Extracted data entries:

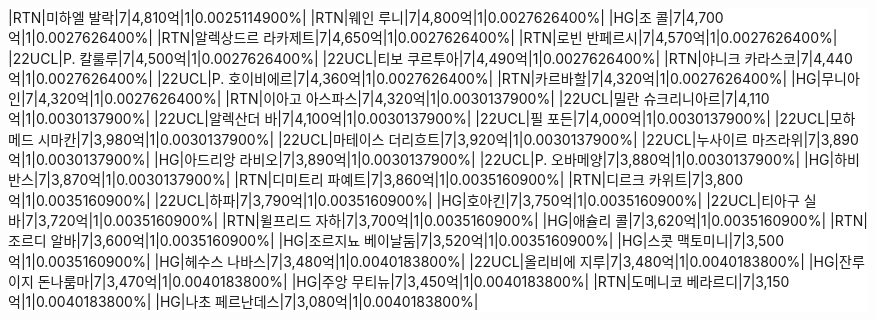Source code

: |RTN|미하엘 발락|7|4,810억|1|0.0025114900%|
|RTN|웨인 루니|7|4,800억|1|0.0027626400%|
|HG|조 콜|7|4,700억|1|0.0027626400%|
|RTN|알렉상드르 라카제트|7|4,650억|1|0.0027626400%|
|RTN|로빈 반페르시|7|4,570억|1|0.0027626400%|
|22UCL|P. 칼룰루|7|4,500억|1|0.0027626400%|
|22UCL|티보 쿠르투아|7|4,490억|1|0.0027626400%|
|RTN|야니크 카라스코|7|4,440억|1|0.0027626400%|
|22UCL|P. 호이비에르|7|4,360억|1|0.0027626400%|
|RTN|카르바할|7|4,320억|1|0.0027626400%|
|HG|무니아인|7|4,320억|1|0.0027626400%|
|RTN|이아고 아스파스|7|4,320억|1|0.0030137900%|
|22UCL|밀란 슈크리니아르|7|4,110억|1|0.0030137900%|
|22UCL|알렉산더 바|7|4,100억|1|0.0030137900%|
|22UCL|필 포든|7|4,000억|1|0.0030137900%|
|22UCL|모하메드 시마칸|7|3,980억|1|0.0030137900%|
|22UCL|마테이스 더리흐트|7|3,920억|1|0.0030137900%|
|22UCL|누사이르 마즈라위|7|3,890억|1|0.0030137900%|
|HG|아드리앙 라비오|7|3,890억|1|0.0030137900%|
|22UCL|P. 오바메양|7|3,880억|1|0.0030137900%|
|HG|하비 반스|7|3,870억|1|0.0030137900%|
|RTN|디미트리 파예트|7|3,860억|1|0.0035160900%|
|RTN|디르크 카위트|7|3,800억|1|0.0035160900%|
|22UCL|하파|7|3,790억|1|0.0035160900%|
|HG|호아킨|7|3,750억|1|0.0035160900%|
|22UCL|티아구 실바|7|3,720억|1|0.0035160900%|
|RTN|윌프리드 자하|7|3,700억|1|0.0035160900%|
|HG|애슐리 콜|7|3,620억|1|0.0035160900%|
|RTN|조르디 알바|7|3,600억|1|0.0035160900%|
|HG|조르지뇨 베이날둠|7|3,520억|1|0.0035160900%|
|HG|스콧 맥토미니|7|3,500억|1|0.0035160900%|
|HG|헤수스 나바스|7|3,480억|1|0.0040183800%|
|22UCL|올리비에 지루|7|3,480억|1|0.0040183800%|
|HG|잔루이지 돈나룸마|7|3,470억|1|0.0040183800%|
|HG|주앙 무티뉴|7|3,450억|1|0.0040183800%|
|RTN|도메니코 베라르디|7|3,150억|1|0.0040183800%|
|HG|나초 페르난데스|7|3,080억|1|0.0040183800%|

*Work instructions:*
Could you rewrite the entries above so that every "22UCL" becomes "UCL22", with nothing else changed and the pictures left out?

*Solution below:*
Source code

: |RTN|미하엘 발락|7|4,810억|1|0.0025114900%|
|RTN|웨인 루니|7|4,800억|1|0.0027626400%|
|HG|조 콜|7|4,700억|1|0.0027626400%|
|RTN|알렉상드르 라카제트|7|4,650억|1|0.0027626400%|
|RTN|로빈 반페르시|7|4,570억|1|0.0027626400%|
|UCL22|P. 칼룰루|7|4,500억|1|0.0027626400%|
|UCL22|티보 쿠르투아|7|4,490억|1|0.0027626400%|
|RTN|야니크 카라스코|7|4,440억|1|0.0027626400%|
|UCL22|P. 호이비에르|7|4,360억|1|0.0027626400%|
|RTN|카르바할|7|4,320억|1|0.0027626400%|
|HG|무니아인|7|4,320억|1|0.0027626400%|
|RTN|이아고 아스파스|7|4,320억|1|0.0030137900%|
|UCL22|밀란 슈크리니아르|7|4,110억|1|0.0030137900%|
|UCL22|알렉산더 바|7|4,100억|1|0.0030137900%|
|UCL22|필 포든|7|4,000억|1|0.0030137900%|
|UCL22|모하메드 시마칸|7|3,980억|1|0.0030137900%|
|UCL22|마테이스 더리흐트|7|3,920억|1|0.0030137900%|
|UCL22|누사이르 마즈라위|7|3,890억|1|0.0030137900%|
|HG|아드리앙 라비오|7|3,890억|1|0.0030137900%|
|UCL22|P. 오바메양|7|3,880억|1|0.0030137900%|
|HG|하비 반스|7|3,870억|1|0.0030137900%|
|RTN|디미트리 파예트|7|3,860억|1|0.0035160900%|
|RTN|디르크 카위트|7|3,800억|1|0.0035160900%|
|UCL22|하파|7|3,790억|1|0.0035160900%|
|HG|호아킨|7|3,750억|1|0.0035160900%|
|UCL22|티아구 실바|7|3,720억|1|0.0035160900%|
|RTN|윌프리드 자하|7|3,700억|1|0.0035160900%|
|HG|애슐리 콜|7|3,620억|1|0.0035160900%|
|RTN|조르디 알바|7|3,600억|1|0.0035160900%|
|HG|조르지뇨 베이날둠|7|3,520억|1|0.0035160900%|
|HG|스콧 맥토미니|7|3,500억|1|0.0035160900%|
|HG|헤수스 나바스|7|3,480억|1|0.0040183800%|
|UCL22|올리비에 지루|7|3,480억|1|0.0040183800%|
|HG|잔루이지 돈나룸마|7|3,470억|1|0.0040183800%|
|HG|주앙 무티뉴|7|3,450억|1|0.0040183800%|
|RTN|도메니코 베라르디|7|3,150억|1|0.0040183800%|
|HG|나초 페르난데스|7|3,080억|1|0.0040183800%|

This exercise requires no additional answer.